++++ The input ++++
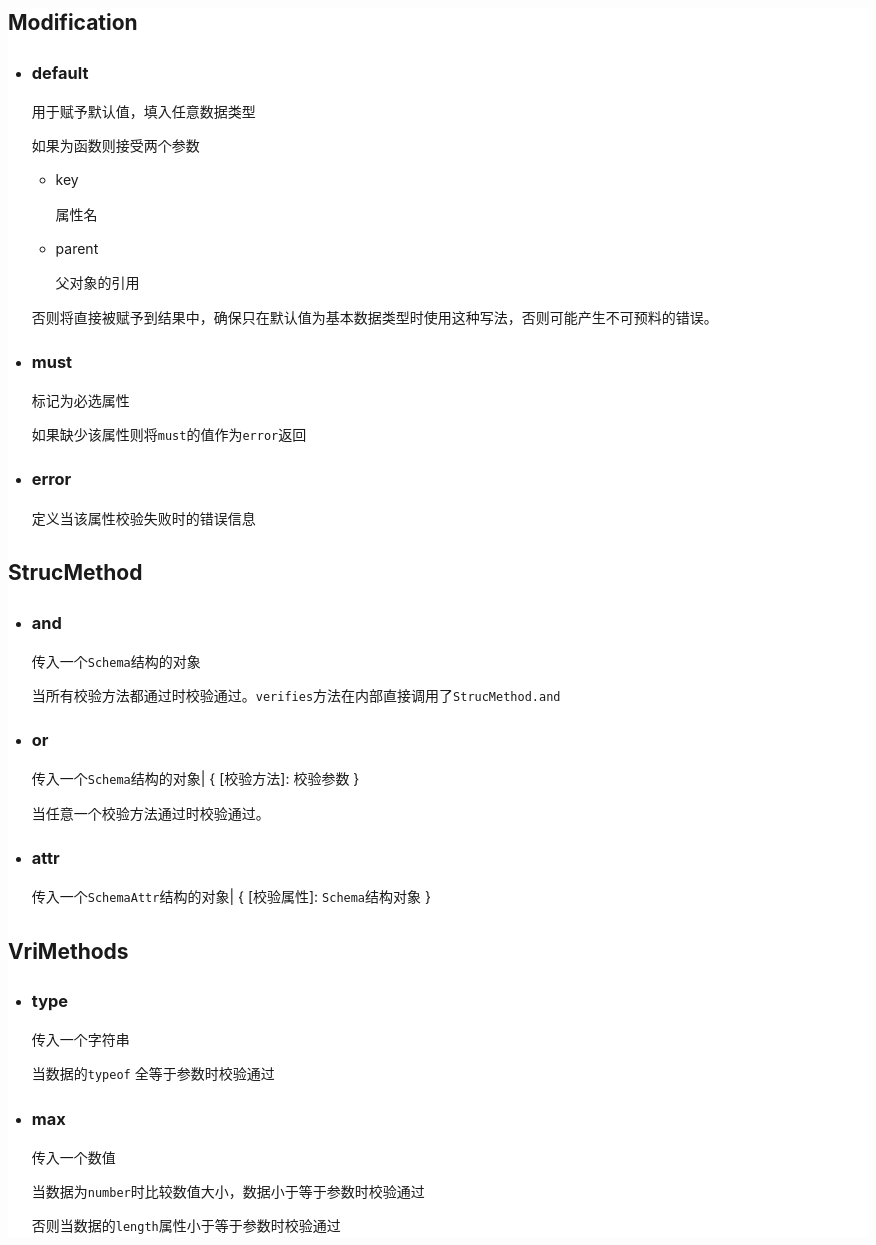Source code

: ## Modification

- ### default

  用于赋予默认值，填入任意数据类型

  如果为函数则接受两个参数

  - key

    属性名

  - parent

    父对象的引用

  否则将直接被赋予到结果中，确保只在默认值为基本数据类型时使用这种写法，否则可能产生不可预料的错误。

- ### must

  标记为必选属性

  如果缺少该属性则将`must`的值作为`error`返回

- ### error

  定义当该属性校验失败时的错误信息

## StrucMethod

- ### and

  传入一个`Schema`结构的对象

  当所有校验方法都通过时校验通过。`verifies`方法在内部直接调用了`StrucMethod.and`

- ### or

  传入一个`Schema`结构的对象| { [校验方法]: 校验参数 }

  当任意一个校验方法通过时校验通过。

- ### attr

  传入一个`SchemaAttr`结构的对象| { [校验属性]: `Schema`结构对象 }

## VriMethods

- ### type

  传入一个字符串

  当数据的`typeof` 全等于参数时校验通过

- ### max

  传入一个数值

  当数据为`number`时比较数值大小，数据小于等于参数时校验通过

  否则当数据的`length`属性小于等于参数时校验通过
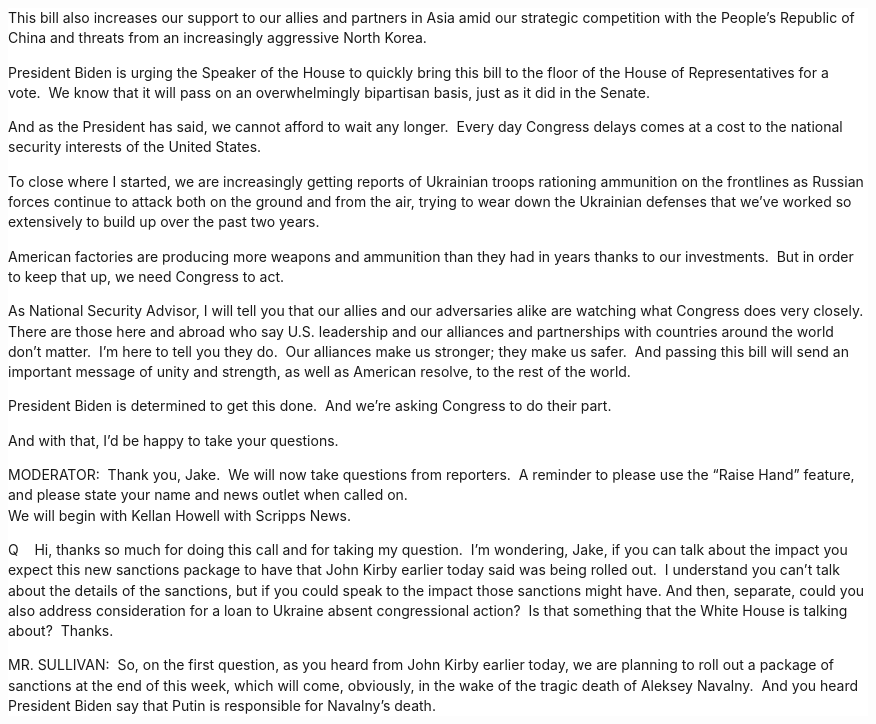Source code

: This bill also increases our support to our allies and partners in Asia
amid our strategic competition with the People’s Republic of China and
threats from an increasingly aggressive North Korea.

President Biden is urging the Speaker of the House to quickly bring this
bill to the floor of the House of Representatives for a vote.  We know
that it will pass on an overwhelmingly bipartisan basis, just as it did
in the Senate.

And as the President has said, we cannot afford to wait any longer. 
Every day Congress delays comes at a cost to the national security
interests of the United States.

To close where I started, we are increasingly getting reports of
Ukrainian troops rationing ammunition on the frontlines as Russian
forces continue to attack both on the ground and from the air, trying to
wear down the Ukrainian defenses that we’ve worked so extensively to
build up over the past two years.   
  
American factories are producing more weapons and ammunition than they
had in years thanks to our investments.  But in order to keep that up,
we need Congress to act.

As National Security Advisor, I will tell you that our allies and our
adversaries alike are watching what Congress does very closely.  There
are those here and abroad who say U.S. leadership and our alliances and
partnerships with countries around the world don’t matter.  I’m here to
tell you they do.  Our alliances make us stronger; they make us safer. 
And passing this bill will send an important message of unity and
strength, as well as American resolve, to the rest of the world.

President Biden is determined to get this done.  And we’re asking
Congress to do their part.  
  
And with that, I’d be happy to take your questions.

MODERATOR:  Thank you, Jake.  We will now take questions from
reporters.  A reminder to please use the “Raise Hand” feature, and
please state your name and news outlet when called on.  
We will begin with Kellan Howell with Scripps News.

Q    Hi, thanks so much for doing this call and for taking my question. 
I’m wondering, Jake, if you can talk about the impact you expect this
new sanctions package to have that John Kirby earlier today said was
being rolled out.  I understand you can’t talk about the details of the
sanctions, but if you could speak to the impact those sanctions might
have. And then, separate, could you also address consideration for a
loan to Ukraine absent congressional action?  Is that something that the
White House is talking about?  Thanks.

MR. SULLIVAN:  So, on the first question, as you heard from John Kirby
earlier today, we are planning to roll out a package of sanctions at the
end of this week, which will come, obviously, in the wake of the tragic
death of Aleksey Navalny.  And you heard President Biden say that Putin
is responsible for Navalny’s death.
++++
--- Your goal ---
Reproduce the text of all the material above word for word, omitting the pictures.

--- Answer ---
Source code

: ## Modification

- ### default

  用于赋予默认值，填入任意数据类型

  如果为函数则接受两个参数

  - key

    属性名

  - parent

    父对象的引用

  否则将直接被赋予到结果中，确保只在默认值为基本数据类型时使用这种写法，否则可能产生不可预料的错误。

- ### must

  标记为必选属性

  如果缺少该属性则将`must`的值作为`error`返回

- ### error

  定义当该属性校验失败时的错误信息

## StrucMethod

- ### and

  传入一个`Schema`结构的对象

  当所有校验方法都通过时校验通过。`verifies`方法在内部直接调用了`StrucMethod.and`

- ### or

  传入一个`Schema`结构的对象| { [校验方法]: 校验参数 }

  当任意一个校验方法通过时校验通过。

- ### attr

  传入一个`SchemaAttr`结构的对象| { [校验属性]: `Schema`结构对象 }

## VriMethods

- ### type

  传入一个字符串

  当数据的`typeof` 全等于参数时校验通过

- ### max

  传入一个数值

  当数据为`number`时比较数值大小，数据小于等于参数时校验通过

  否则当数据的`length`属性小于等于参数时校验通过
Source code

: This bill also increases our support to our allies and partners in Asia
amid our strategic competition with the People’s Republic of China and
threats from an increasingly aggressive North Korea.

President Biden is urging the Speaker of the House to quickly bring this
bill to the floor of the House of Representatives for a vote.  We know
that it will pass on an overwhelmingly bipartisan basis, just as it did
in the Senate.

And as the President has said, we cannot afford to wait any longer. 
Every day Congress delays comes at a cost to the national security
interests of the United States.

To close where I started, we are increasingly getting reports of
Ukrainian troops rationing ammunition on the frontlines as Russian
forces continue to attack both on the ground and from the air, trying to
wear down the Ukrainian defenses that we’ve worked so extensively to
build up over the past two years.   
  
American factories are producing more weapons and ammunition than they
had in years thanks to our investments.  But in order to keep that up,
we need Congress to act.

As National Security Advisor, I will tell you that our allies and our
adversaries alike are watching what Congress does very closely.  There
are those here and abroad who say U.S. leadership and our alliances and
partnerships with countries around the world don’t matter.  I’m here to
tell you they do.  Our alliances make us stronger; they make us safer. 
And passing this bill will send an important message of unity and
strength, as well as American resolve, to the rest of the world.

President Biden is determined to get this done.  And we’re asking
Congress to do their part.  
  
And with that, I’d be happy to take your questions.

MODERATOR:  Thank you, Jake.  We will now take questions from
reporters.  A reminder to please use the “Raise Hand” feature, and
please state your name and news outlet when called on.  
We will begin with Kellan Howell with Scripps News.

Q    Hi, thanks so much for doing this call and for taking my question. 
I’m wondering, Jake, if you can talk about the impact you expect this
new sanctions package to have that John Kirby earlier today said was
being rolled out.  I understand you can’t talk about the details of the
sanctions, but if you could speak to the impact those sanctions might
have. And then, separate, could you also address consideration for a
loan to Ukraine absent congressional action?  Is that something that the
White House is talking about?  Thanks.

MR. SULLIVAN:  So, on the first question, as you heard from John Kirby
earlier today, we are planning to roll out a package of sanctions at the
end of this week, which will come, obviously, in the wake of the tragic
death of Aleksey Navalny.  And you heard President Biden say that Putin
is responsible for Navalny’s death.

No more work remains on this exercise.